Mitigation. Only MSISDN hash retained (pre-computed); response format drafted by Legal; 30-d SLA; deterministic re-hash allows response without retaining raw MSISDN.

Residual. Low.


FR-RISK-12 — Fail-open delays detection

Service outage delays fraud detection for up to outage duration.

Mitigation. Fail-open is intentional (service is informational); downstream consumers (firewall) have rule-based fallback that catches common patterns; re-scan on recovery replays backlog signals.

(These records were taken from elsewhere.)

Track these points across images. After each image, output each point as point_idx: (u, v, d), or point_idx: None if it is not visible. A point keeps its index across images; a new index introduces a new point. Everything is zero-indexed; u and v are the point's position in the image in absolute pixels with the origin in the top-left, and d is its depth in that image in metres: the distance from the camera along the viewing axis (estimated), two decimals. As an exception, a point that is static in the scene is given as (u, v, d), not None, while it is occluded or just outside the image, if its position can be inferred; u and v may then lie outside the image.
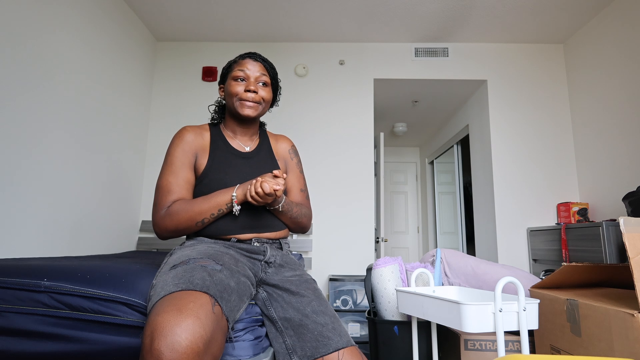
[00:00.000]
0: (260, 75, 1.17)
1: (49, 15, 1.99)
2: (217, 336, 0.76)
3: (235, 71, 1.15)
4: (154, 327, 0.69)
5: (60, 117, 2.08)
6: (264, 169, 1.21)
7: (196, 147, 1.16)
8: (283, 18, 2.89)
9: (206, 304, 0.77)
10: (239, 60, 1.17)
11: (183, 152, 1.14)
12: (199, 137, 1.18)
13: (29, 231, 1.87)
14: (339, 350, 0.91)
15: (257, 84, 1.17)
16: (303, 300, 1.01)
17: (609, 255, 2.12)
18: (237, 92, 1.14)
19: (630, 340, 0.95)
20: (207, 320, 0.73)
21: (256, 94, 1.15)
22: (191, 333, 0.69)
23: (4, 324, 0.91)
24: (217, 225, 1.10)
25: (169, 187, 1.09)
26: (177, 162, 1.12)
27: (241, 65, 1.16)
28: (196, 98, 3.15)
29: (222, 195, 1.05)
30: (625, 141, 2.50)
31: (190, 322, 0.70)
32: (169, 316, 0.70)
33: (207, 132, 1.20)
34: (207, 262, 0.91)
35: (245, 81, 1.16)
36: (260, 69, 1.17)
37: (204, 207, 1.04)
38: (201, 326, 0.71)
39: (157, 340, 0.67)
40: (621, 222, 1.01)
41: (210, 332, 0.73)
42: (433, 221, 4.86)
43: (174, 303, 0.74)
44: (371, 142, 3.10)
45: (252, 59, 1.17)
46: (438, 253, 1.73)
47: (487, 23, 2.91)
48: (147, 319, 0.73)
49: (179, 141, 1.15)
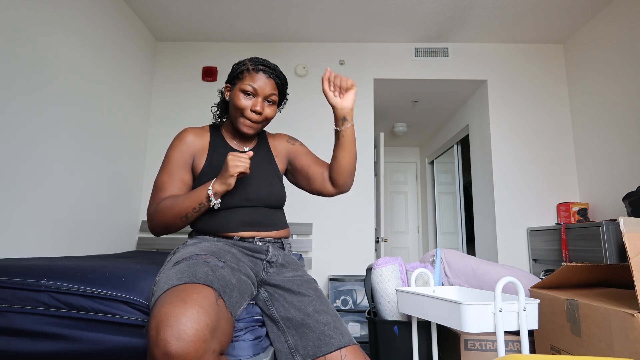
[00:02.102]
0: (270, 94, 1.13)
1: (49, 16, 1.99)
2: (223, 325, 0.77)
3: (246, 84, 1.11)
4: (159, 319, 0.69)
5: (60, 117, 2.08)
6: (262, 167, 1.21)
7: (195, 148, 1.17)
8: (283, 18, 2.89)
9: (210, 296, 0.77)
10: (252, 71, 1.11)
11: (180, 152, 1.15)
12: (199, 138, 1.18)
13: (29, 231, 1.87)
14: (342, 348, 0.91)
15: (264, 102, 1.13)
16: (304, 299, 1.02)
17: (609, 255, 2.12)
18: (243, 107, 1.11)
19: (630, 340, 0.95)
20: (211, 309, 0.74)
21: (260, 115, 1.13)
22: (196, 321, 0.69)
23: (4, 323, 0.91)
24: (219, 221, 1.10)
25: (163, 186, 1.11)
26: (173, 162, 1.13)
27: (253, 80, 1.11)
28: (196, 98, 3.15)
29: (200, 190, 1.05)
30: (625, 141, 2.50)
31: (195, 311, 0.71)
32: (173, 307, 0.71)
33: (207, 133, 1.21)
34: (209, 258, 0.92)
35: (253, 97, 1.12)
36: (271, 88, 1.13)
37: (186, 203, 1.05)
38: (206, 315, 0.72)
39: (163, 331, 0.67)
40: (621, 222, 1.01)
41: (215, 321, 0.74)
42: (433, 221, 4.86)
43: (178, 295, 0.74)
44: (371, 142, 3.10)
45: (266, 75, 1.12)
46: (438, 253, 1.73)
47: (487, 23, 2.91)
48: (152, 311, 0.74)
49: (178, 142, 1.16)
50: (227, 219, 1.11)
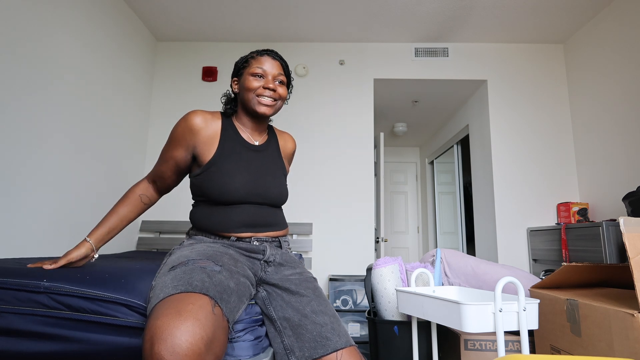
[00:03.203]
0: (278, 74, 1.16)
1: (49, 16, 1.99)
2: (219, 335, 0.76)
3: (254, 67, 1.14)
4: (153, 331, 0.69)
5: (61, 117, 2.07)
6: (271, 163, 1.21)
7: (201, 135, 1.13)
8: (283, 18, 2.89)
9: (206, 305, 0.76)
10: (257, 56, 1.15)
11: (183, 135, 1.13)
12: (208, 124, 1.14)
13: (29, 231, 1.87)
14: (338, 350, 0.91)
15: (274, 82, 1.16)
16: (302, 300, 1.01)
17: (609, 255, 2.12)
18: (254, 87, 1.13)
19: (630, 340, 0.95)
20: (207, 321, 0.73)
21: (274, 91, 1.15)
22: (191, 335, 0.69)
23: (3, 324, 0.91)
24: (216, 221, 1.09)
25: (154, 167, 1.21)
26: (169, 144, 1.15)
27: (260, 62, 1.14)
28: (196, 98, 3.15)
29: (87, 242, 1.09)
30: (625, 141, 2.50)
31: (190, 324, 0.70)
32: (168, 319, 0.70)
33: (219, 120, 1.18)
34: (206, 262, 0.91)
35: (264, 78, 1.14)
36: (278, 68, 1.16)
37: (107, 214, 1.14)
38: (201, 327, 0.71)
39: (157, 344, 0.67)
40: (621, 222, 1.01)
41: (211, 333, 0.73)
42: (433, 221, 4.86)
43: (173, 306, 0.73)
44: (371, 142, 3.10)
45: (271, 57, 1.16)
46: (438, 253, 1.73)
47: (487, 23, 2.91)
48: (147, 323, 0.73)
49: (182, 124, 1.13)
50: (225, 219, 1.09)
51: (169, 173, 1.17)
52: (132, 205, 1.15)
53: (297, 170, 3.05)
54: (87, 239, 1.07)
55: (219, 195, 1.08)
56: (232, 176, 1.09)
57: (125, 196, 1.16)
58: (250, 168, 1.14)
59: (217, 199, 1.09)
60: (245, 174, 1.12)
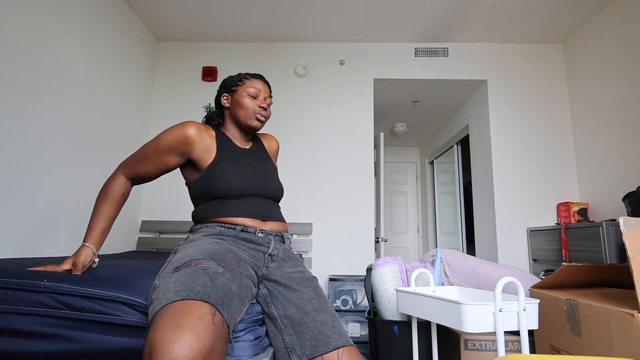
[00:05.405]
0: (267, 96, 1.31)
1: (49, 16, 1.99)
2: (218, 346, 0.77)
3: (249, 88, 1.27)
4: (152, 344, 0.70)
5: (60, 117, 2.08)
6: (263, 162, 1.32)
7: (197, 144, 1.18)
8: (283, 18, 2.89)
9: (206, 315, 0.77)
10: (251, 78, 1.29)
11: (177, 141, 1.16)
12: (203, 135, 1.21)
13: (29, 231, 1.87)
14: (339, 349, 0.91)
15: (265, 102, 1.30)
16: (303, 297, 1.02)
17: (609, 255, 2.12)
18: (253, 106, 1.26)
19: (630, 340, 0.95)
20: (206, 332, 0.74)
21: (266, 110, 1.28)
22: (189, 349, 0.69)
23: (4, 324, 0.91)
24: (223, 210, 1.14)
25: (140, 160, 1.17)
26: (164, 146, 1.16)
27: (254, 84, 1.28)
28: (196, 98, 3.15)
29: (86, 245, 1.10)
30: (625, 141, 2.50)
31: (188, 337, 0.70)
32: (166, 332, 0.70)
33: (212, 131, 1.27)
34: (209, 263, 0.92)
35: (257, 98, 1.28)
36: (267, 91, 1.31)
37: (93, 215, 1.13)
38: (199, 341, 0.71)
39: (155, 358, 0.68)
40: (621, 222, 1.01)
41: (209, 345, 0.73)
42: (433, 221, 4.86)
43: (172, 317, 0.74)
44: (371, 142, 3.10)
45: (263, 81, 1.31)
46: (438, 253, 1.73)
47: (487, 23, 2.91)
48: (147, 332, 0.74)
49: (179, 130, 1.16)
50: (233, 206, 1.15)
51: (153, 173, 1.20)
52: (117, 204, 1.17)
53: (297, 170, 3.05)
54: (87, 244, 1.08)
55: (224, 190, 1.15)
56: (235, 173, 1.18)
57: (109, 196, 1.15)
58: (248, 166, 1.24)
59: (222, 194, 1.15)
60: (246, 170, 1.21)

Residual. Low — accepted posture.


FR-RISK-13 — Downstream coupling

A new model update produces signal pattern shifts that firewall interprets as a surge of fraud, escalating BLOCK rate.

Mitigation. Shadow mode + gradual enablement; downstream consumers subscribe to fraud.model.deployed.v1 event and apply conservative thresholds for 24 h post-deploy; observation-mode dashboards track per-model signal emission vs. downstream action.

Residual. Medium.


FR-RISK-14 — Feed-partner dispute

Cross-platform partner disputes an IOC Ghasi shared.

Mitigation. Per-IOC provenance (who contributed, confidence, source signals); conflict-resolution via Regulator Liaison / partner liaison; removal workflow with audit.

Residual. Low.


FR-RISK-15 — Stale features

Fast-moving attack signatures (e.g., AIT spike in 60 s) aren't caught because features are batched hourly.

Mitigation. Real-time streaming feature computation for high-signal categories (AIT): features updated every 10 s via NATS stream processing; tunable latency/accuracy trade-off.

Residual. Medium — real-time features have cost / complexity implications.


3. Residual-Risk Summary

ResidualCountAcceptance
Low9Accepted for GA
Medium6Accepted with mitigation commitments and named owners
High0

4. Risk Review Cadence

  • Weekly during development.
  • Monthly post-GA (T&S + ML Ops + Security + SRE).
  • Quarterly (model cards, fairness audit, regulator liaison).